“Give me the code, or we’re all going to die!”
“No one’s going to—shit! She’s wearing a transmitter.” He pulled up Maya’s hem, revealing a tiny wire snaking up from her pants to a thin mic anchored by surgical tape underneath the collar of her shirt.
A hard yank, and he pulled the unit free, tossing it toward Jay.
“No,” Maya gasped, struggling harder now. “Give me the code, or we’re all going to die!”
“Advanced tech. Stealth-grade. Military issue.” Jay dropped the device and crushed it beneath the heel of his boot, cutting off transmission. “Who the fuck is Johnson working for? Do you know who his backers are? Tell us who the Syndicate is, Maya, and we’ll let you go.”
“Give me the code, or we’re all going to die!”
“Nobody’s—what the fuck?” Jamie stumbled backward as she started to convulse in his arms.
“Give me the code, or we’re all going to die.” Voice robotic, she spasmed violently, her eyes twitching up and down in rapid succession. “Give me the code, or we’re all going to die.”
“Tell me how to remove the chip,” Jamie yelled. “Hurry!”
“Give me the code, or we’re all going to die.”
“Let her go!” Jay barked, shoving Becca behind him.
Jamie released her, and Maya let out a raw, gurgling scream, her pupils contracting to pinpricks and blood bursting from her nose before she dropped to her knees. Head thrown back, spine arched, and muscles locked tight, she stared above her with sightless eyes before she crumpled to her side in a lifeless heap.
No pulse check necessary.
The wicked bitch was dead.
“No. No. No! What the fuck was that?” Becca shouted in horror, rushing toward her sister. “What the fuck was that?”
“Don’t touch her!” Jay wrapped his arms around her from behind, pulling her away from her twin’s body. His fear irrational, he wanted no part of Maya’s evil spirit clinging to his girl.
“Failsafe,” Jamie said, shaking his head, his expression grim. “Someone remotely activated her kill switch. Like flipping a circuit breaker. Instant shutdown. Never seen anything like it.”
“She’s dead?” Becca whispered, shock making her voice quiver.
“I’m sorry, Bec.” Silence fell heavy in the cavern as Jay struggled with his emotions in the wake of Maya’s untimely demise. One second she was here—in the next—gone. What the fuck did he do with that? He didn’t know what to think. What to feel. How to react.
Thankfully, Jamie took charge. “Put Becca in the boat.” He advanced on Jay and pried the forgotten phone from his clenched fist. “I’ll get the pictures.”
Grateful for the direction, he took Becca by the elbow and guided her toward their craft. He stepped down first, and she didn’t protest as he took her hand and assisted her in. “Sit,” he said softly, and she sat.
Then she looked up at him.
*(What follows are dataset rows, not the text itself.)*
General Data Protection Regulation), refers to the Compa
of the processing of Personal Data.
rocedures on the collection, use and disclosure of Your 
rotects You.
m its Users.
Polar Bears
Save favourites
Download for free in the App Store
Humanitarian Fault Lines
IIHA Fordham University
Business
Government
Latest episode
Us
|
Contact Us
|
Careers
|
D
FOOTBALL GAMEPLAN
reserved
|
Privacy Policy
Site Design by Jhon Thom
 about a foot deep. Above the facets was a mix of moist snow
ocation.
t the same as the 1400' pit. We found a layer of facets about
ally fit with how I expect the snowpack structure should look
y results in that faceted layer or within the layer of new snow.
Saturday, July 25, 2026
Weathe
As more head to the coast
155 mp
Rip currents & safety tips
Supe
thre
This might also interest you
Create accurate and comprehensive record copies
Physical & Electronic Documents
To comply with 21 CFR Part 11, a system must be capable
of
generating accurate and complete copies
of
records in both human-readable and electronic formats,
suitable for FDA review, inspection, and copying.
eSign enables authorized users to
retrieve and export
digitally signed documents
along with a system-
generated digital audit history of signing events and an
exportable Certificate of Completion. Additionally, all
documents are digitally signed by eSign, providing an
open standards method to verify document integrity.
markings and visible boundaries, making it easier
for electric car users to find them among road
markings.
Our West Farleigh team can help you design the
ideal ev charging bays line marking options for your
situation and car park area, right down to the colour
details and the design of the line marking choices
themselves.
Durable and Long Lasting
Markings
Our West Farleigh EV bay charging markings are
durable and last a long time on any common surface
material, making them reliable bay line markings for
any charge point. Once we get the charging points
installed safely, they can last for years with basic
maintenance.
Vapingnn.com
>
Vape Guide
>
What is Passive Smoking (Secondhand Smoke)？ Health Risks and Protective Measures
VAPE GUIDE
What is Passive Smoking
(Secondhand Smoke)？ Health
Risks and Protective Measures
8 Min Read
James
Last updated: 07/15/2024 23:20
Eyes glassy with shock. “She’s dead?”
He nodded, and not knowing what else to do, he parked his ass beside her. “She’s dead.”
CHAPTER FORTY-EIGHT
Numb, the only way to describe her state of being, Becca stared at the blinking cursor on the screen in front of her. Fingers on the keyboard, she felt nothing. No. Not true. She felt nauseous. Not from the events of the past twenty-four hours. But because the luxury yacht the JTT occupied pitched and rolled with the ocean swells as they powered their way along the California coast, heading toward Miramar and the Half Moon Bay area.
“How’s she doing?” Adam asked, his voice hushed as if he didn’t want to spook her.
She didn’t lift her head but knew Jay had turned his to look her way. “As well as can be expected, I guess.”
“Progress?”
Outside, a harsh blast of northern wind pelted rain against the windows in rhythmic bursts, and Becca shivered despite the warmth being generated by the large amount of computer equipment jammed into the small space.
Only the best of the best would do for Jay and the JTT. She had no clue how Zander had managed to procure a private yacht and equip it with a fully functional war room complete with encrypted satellite uplinks routed through secure military-grade bandwidth—but he had—and she’d ensconced herself in the former library since her arrival onboard.